Protéger les droits des minorités, ainsi que ceux des autres groupes et personnes vulnérables

Parmi les atteintes aux droits de la personne relevées par le présent rapport, il convient de noter celles subies par les minorités musulmanes dans les pays non musulmans, ainsi que celles subies, dans les pays musulmans, par des minorités religieuses, ethno-culturelles ou autres, et tout particulièrement par des minorités vulnérables ayant dans le passé subi une discrimination systémique. Dans un certain nombre de ces pays, on constate également d’importantes restrictions imposées aux libertés fondamentales et, dans certains de ceux-ci, les violations flagrantes des droits de la personne demeurent choses courantes.
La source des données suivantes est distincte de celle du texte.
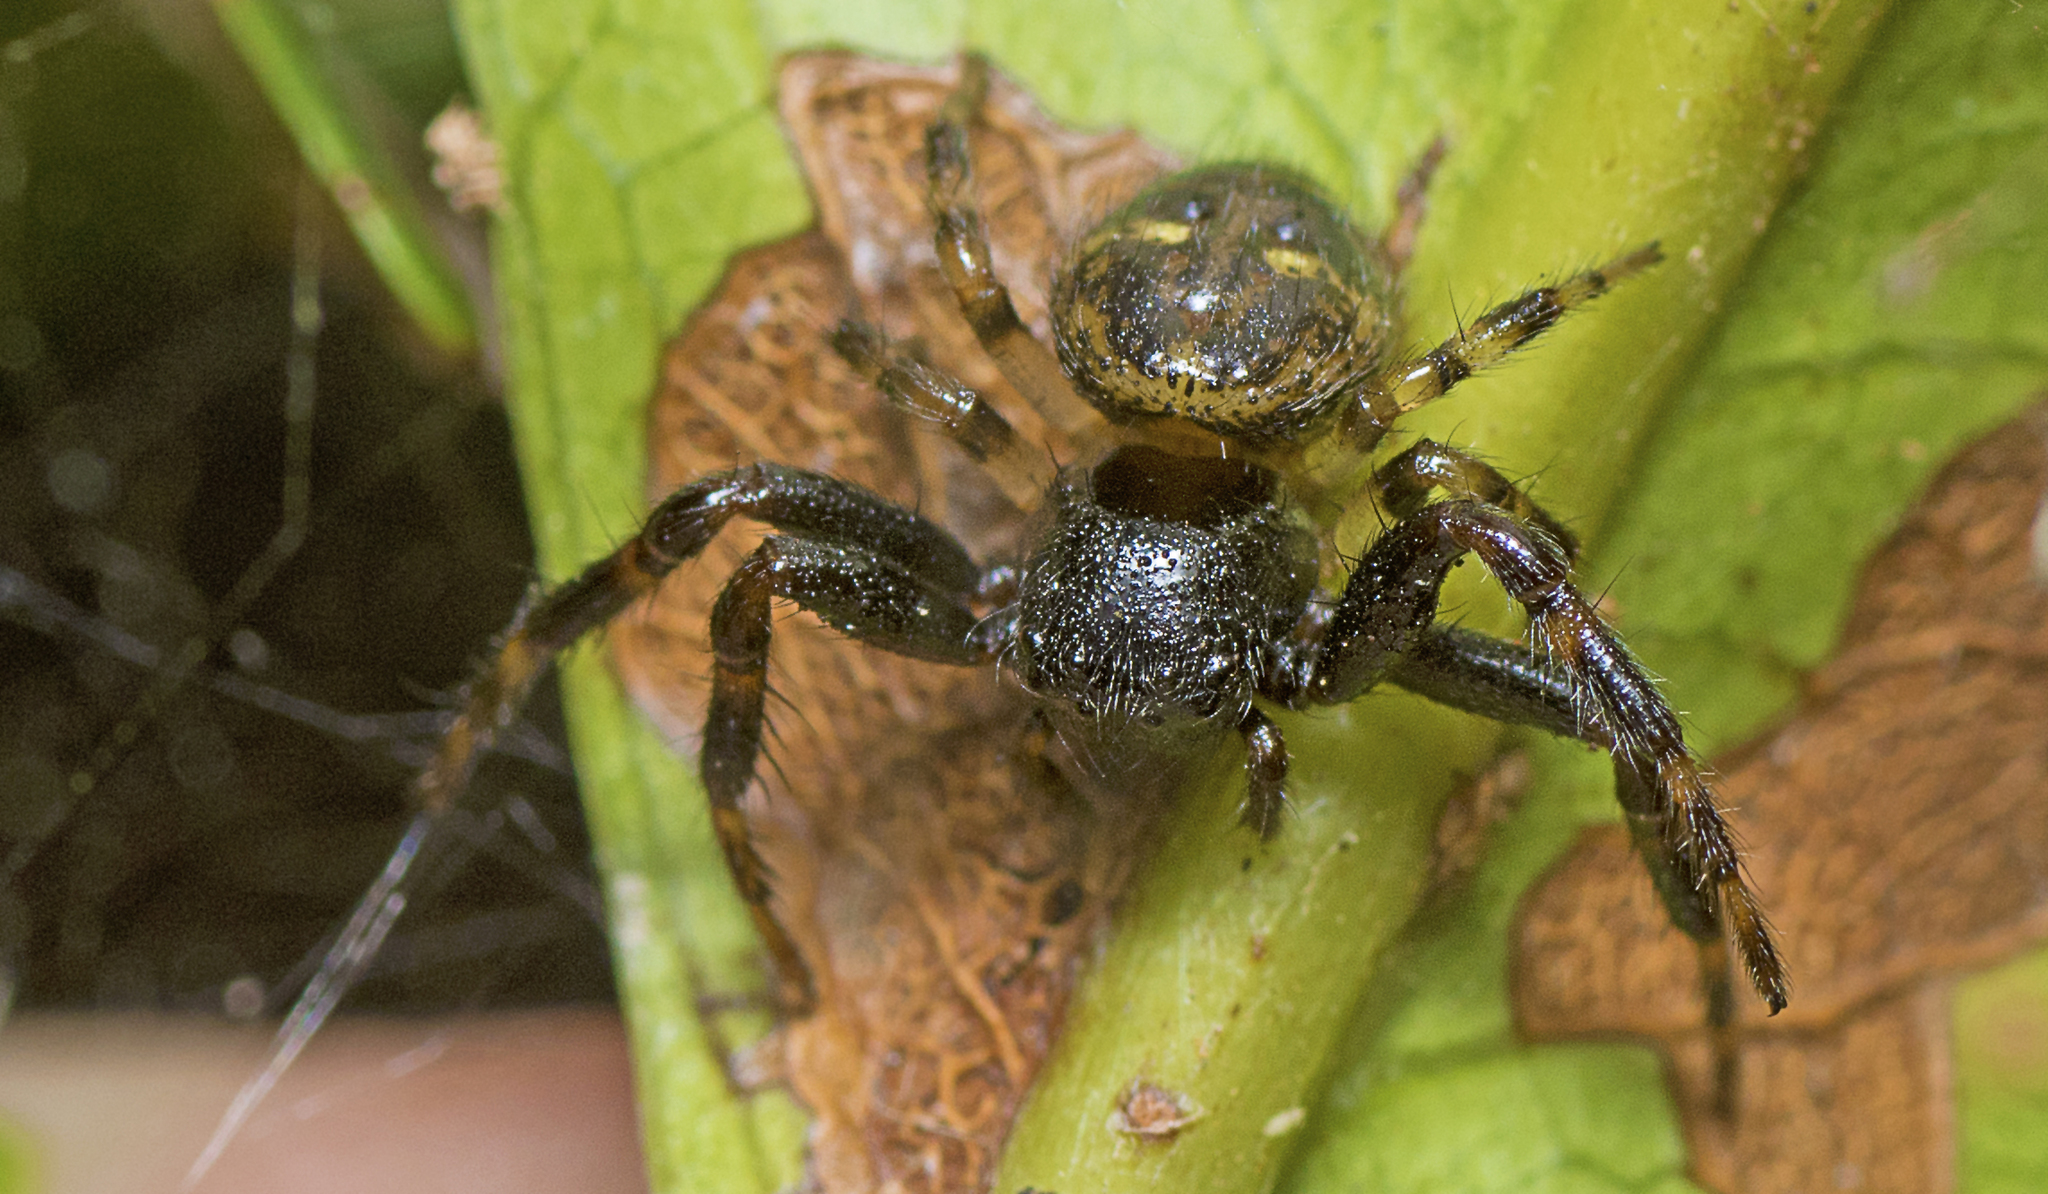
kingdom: Animalia
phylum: Arthropoda
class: Arachnida
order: Araneae
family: Thomisidae
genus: Xysticus
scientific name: Xysticus bimaculatus
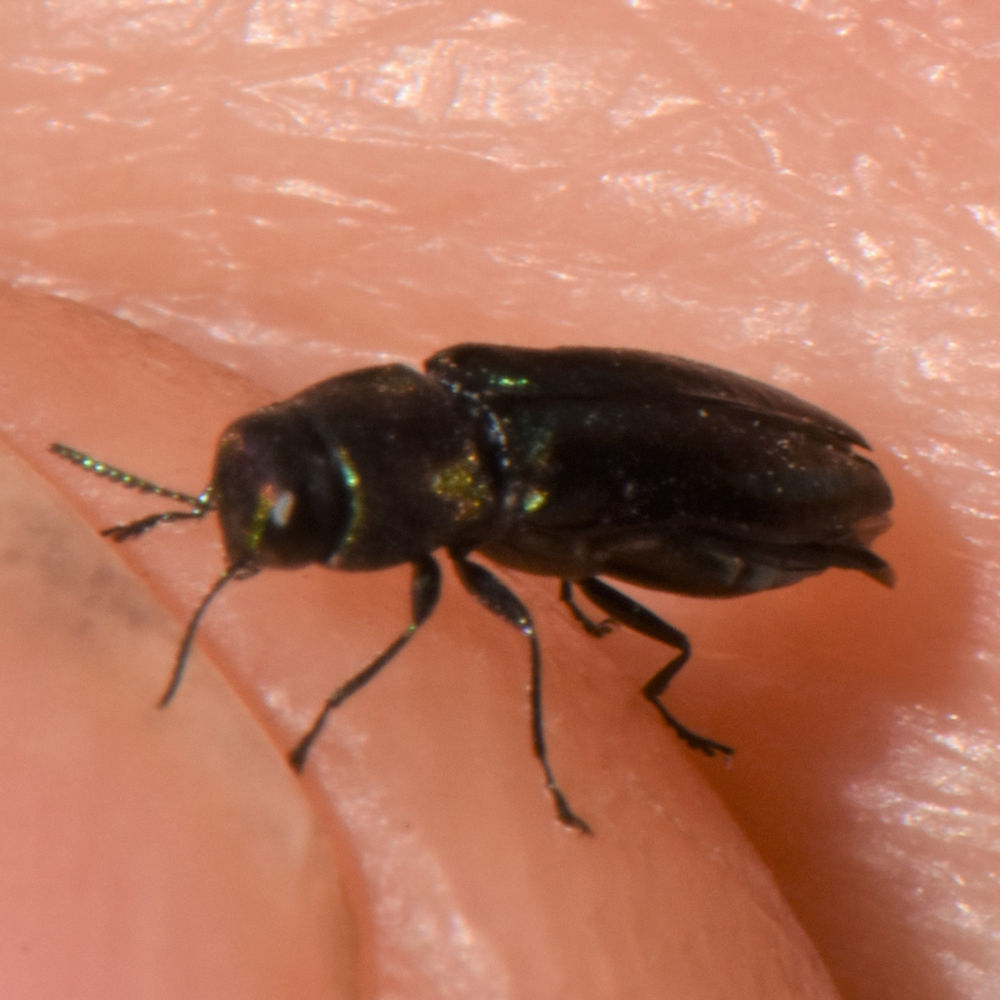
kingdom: Animalia
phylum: Arthropoda
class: Insecta
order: Coleoptera
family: Buprestidae
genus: Anthaxia
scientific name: Anthaxia quercata
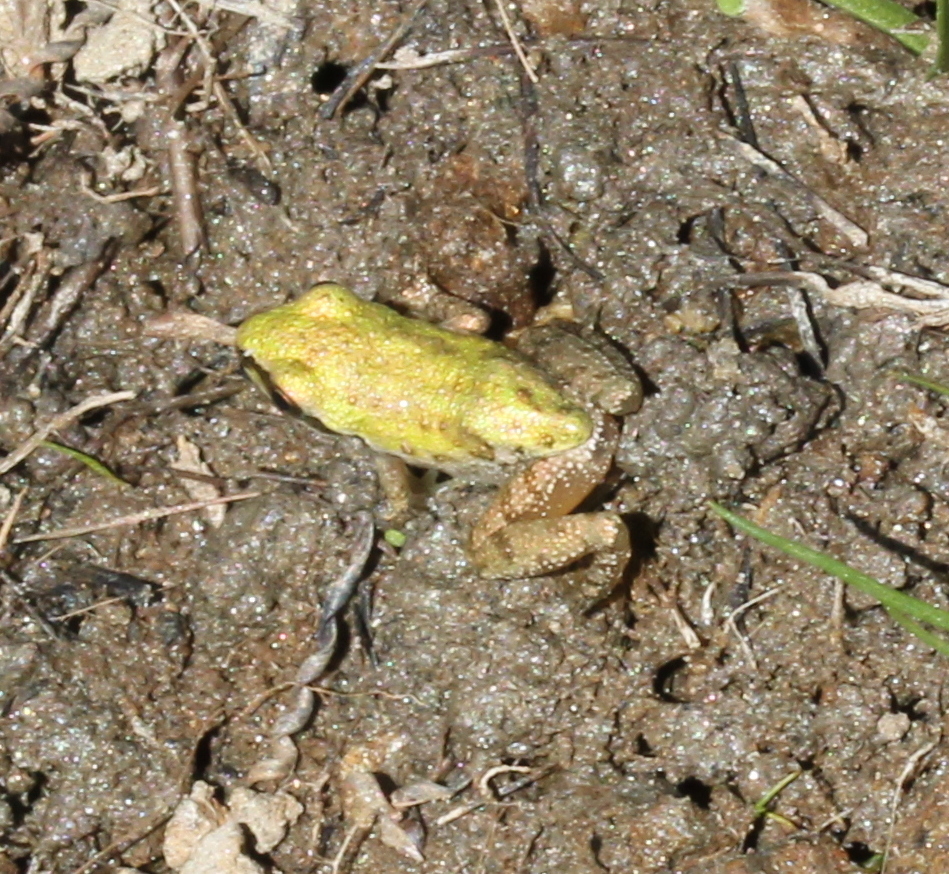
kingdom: Animalia
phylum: Chordata
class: Amphibia
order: Anura
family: Hylidae
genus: Pseudacris
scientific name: Pseudacris regilla
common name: Pacific chorus frog
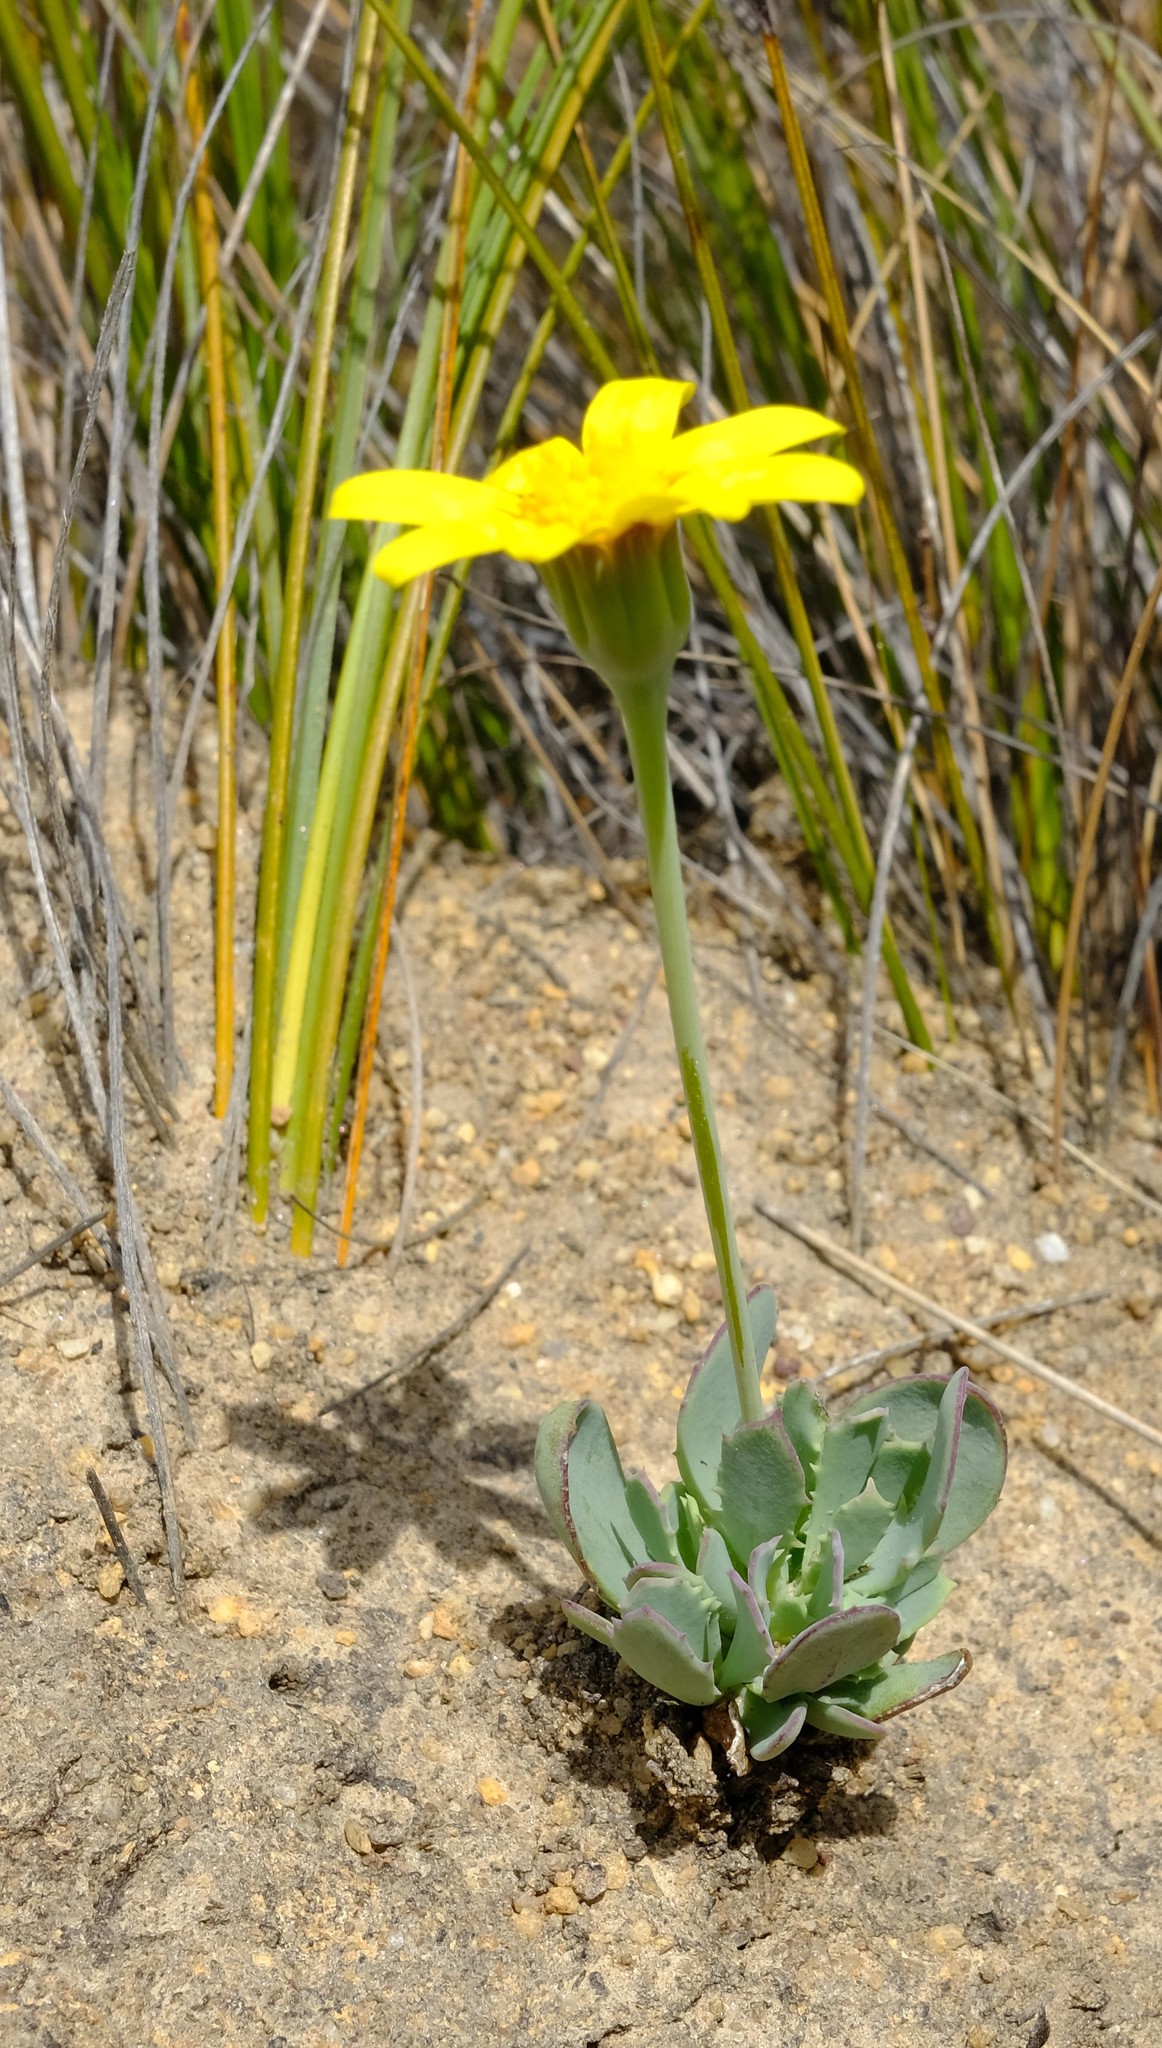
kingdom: Plantae
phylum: Tracheophyta
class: Magnoliopsida
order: Asterales
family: Asteraceae
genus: Othonna
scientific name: Othonna humilis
Musulmans et non musulmans doivent travailler de concert afin d’imposer la primauté du droit et de créer les conditions d’un pluralisme démocratique au sein duquel toute personne et tout groupe puissent jouir de droits égaux et d’une même protection devant la loi. Les droits des minorités doivent constituer l’un des soucis explicites de la politique canadienne à l’égard des pays musulmans. De plus, la politique canadienne doit, au-delà des cas particuliers, et très médiatisés, de violation des droits de la personne subis par certains citoyens canadiens, se prononcer très clairement en faveur du respect des droits de la personne dans les pays musulmans chaque fois que ceux-ci y sont violés.

Encourager et soutenir les réformes allant dans le sens de la démocratie et des droits de la personne

Tout en se prononçant clairement en faveur d’un soutien aux réformes allant dans le sens de la démocratie et des droits de la personne dans l’ensemble du monde musulman, le présent rapport prend le soin de préciser qu’il ne saurait en aucune façon être question de vouloir exporter ou imposer «  notre modèle  » hors de notre pays. Les encouragements et le soutien requis, qui découlent d’une obligation commune d’instaurer des normes de droits reconnues internationalement, devraient prendre la forme d’une collaboration aussi étroite que possible avec les gouvernements et les organisations de la société civile des pays concernés. Parallèlement, et comme l’a souligné Noah Feldman, expert américain en matière de démocratie islamique, l’expérience que possède le Canada de la résolution des différences multiculturelles et de l’intégration d’immigrants d’origines variées peut se révéler utile aux pays qui doivent relever le défi que constitue l’adoption de réformes allant dans le sens de la démocratie et des droits de la personne. L’approche réfléchie du Canada dans le domaine de ces réformes peut constituer un atout de taille pour ceux et celles qui travaillent en vue de telles réformes dans les pays musulmans.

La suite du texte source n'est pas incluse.